I believe this is an Elasticsearch problem although it manifests itself in Kibana.
I'll apologize upfront -- this is my first post. I'll try and provide what is needed.
We're using ELK to gather the logs of about 1,500 machines including F5s and ESXi. They are sorted into 8 different daily indexes totaling 6.6B documents over the 30 day retention. In monitoring everything is green. The indexes, nodes, and Kibana. I've been unable to refresh the index for our default index which is logstash. It is by far our largest index as well. At about 100m documents daily and a data size of around 220GB. There are 5 shards and one replica. We have 10 data nodes with 5 at each site and a fast pipe between them. When I would try to refresh it within Kibana it would timeout.
Yesterday I upgraded it via Puppet from version 5.4.1 to 5.5.0. Now I can't access the data in the logstash indexes either. When I hit Kibana it just spins and then errors. I can see the data in other indexes. The error looks like this:
Error: Request to Elasticsearch failed: "Bad Request"
at http://kibana.example.com/bundles/kibana.bundle.js?v=15382:229:4009
at processQueue (http://kibana.example.com/bundles/commons.bundle.js?v=15382:38:23621)
at http://kibana.example.com/bundles/commons.bundle.js?v=15382:38:23888
at Scope.$eval (http://kibana.example.com/bundles/commons.bundle.js?v=15382:39:4619)
at Scope.$digest (http://kibana.example.com/bundles/commons.bundle.js?v=15382:39:2359)
at Scope.$apply (http://kibana.example.com/bundles/commons.bundle.js?v=15382:39:5037)
at done (http://kibana.example.com/bundles/commons.bundle.js?v=15382:37:25027)
at completeRequest (http://kibana.example.com/bundles/commons.bundle.js?v=15382:37:28702)
at XMLHttpRequest.xhr.onload (http://kibana.example.com/bundles/commons.bundle.js?v=15382:37:29634)
The Kibana node is also an Elasticsearch node but doesn't hold data. I don't see anything of significance in either the Kibana log or the ES log with log level set to info.

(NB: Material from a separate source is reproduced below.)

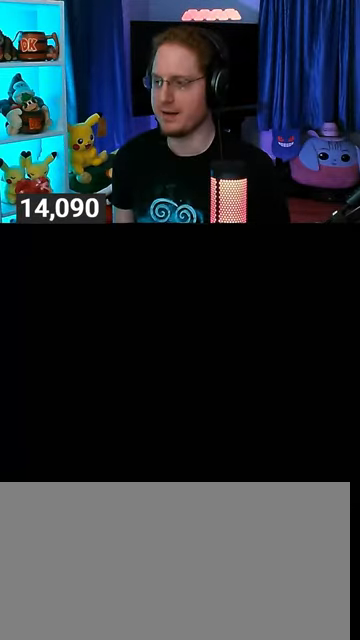
{"buttons": [], "left_stick": "center", "right_stick": "center", "events": [[267, "left_stick", "center"]]}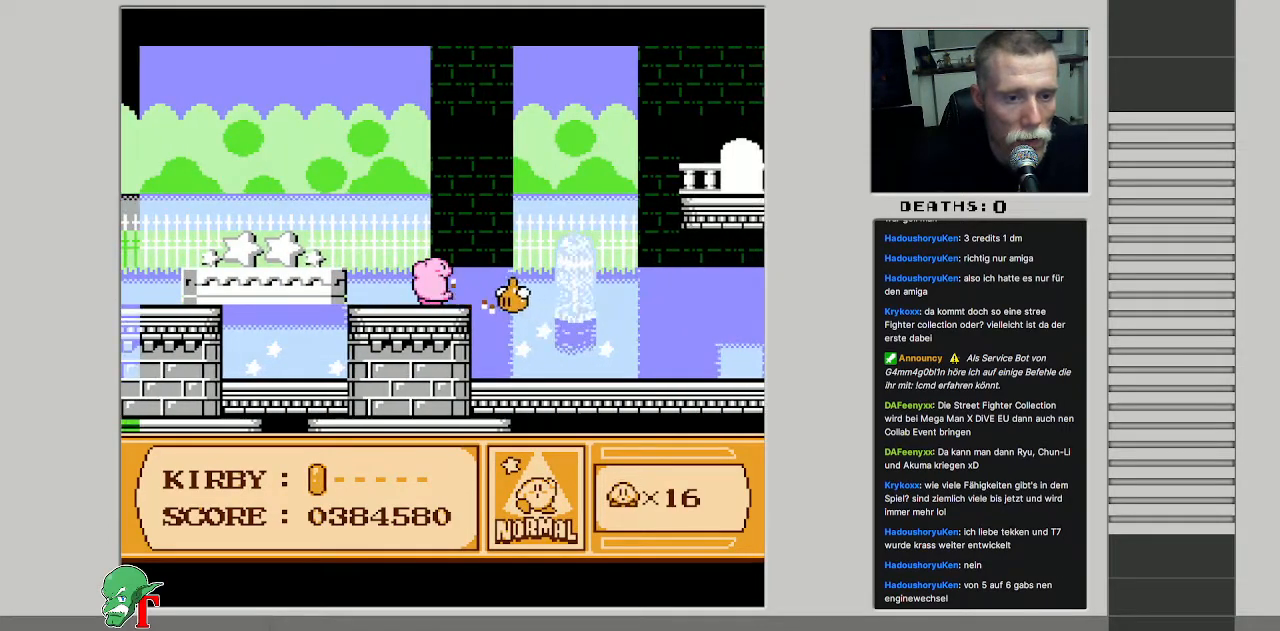
Gameplay with a controller (Nintendo layout); each line is a JSON object with the inputs held at the frame after it. "events" lists button and stick changes between this image and that frame as [ms after this image, input, new state], when the widget could be followed in between. Not read: L3 R3.
{"buttons": ["DPAD_DOWN"], "events": []}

Here is a Kibana timeout log message:
{
"type":"response",
"@timestamp":"2017-07-14T15:35:07Z",
"tags":[],
"pid":22484,
"method":"post",
"statusCode":400,
"req":{
"url":"/api/console/proxy?path=_mapping&method=GET",
"method":"post",
"headers":{
"host":"kibana.example.com",
"connection":"keep-alive",
"content-length":"0",
"accept":"text/plain, */*; q=0.01",
"origin":"http://kibana.example.com",
"kbn-version":"5.4.1",
"user-agent":"Mozilla/5.0 (Macintosh; Intel Mac OS X 10_12_5) AppleWebKit /537.36 (KHTML, like Gecko) Chrome/59.0.3071.115 Safari/537.36",
"referer":"http://kibana.example.com/app/kibana",
"accept-encoding":"gzip, deflate",
"accept-language":"en-US,en;q=0.8"
},
"remoteAddress":"192.168.59.3",
"userA gent":"192.168.59.3",
"referer":"http://kibana.example.com/app/kibana"
},
"res":{
"statusCode":400,
"responseTime":39,
"contentLength":9
},
"message":"POST /api/console/proxy?path=_mapping&method=GET 400 39ms - 9.0B"
}
The entire ELK stack is at 5.5.0.
Thanks,
Peter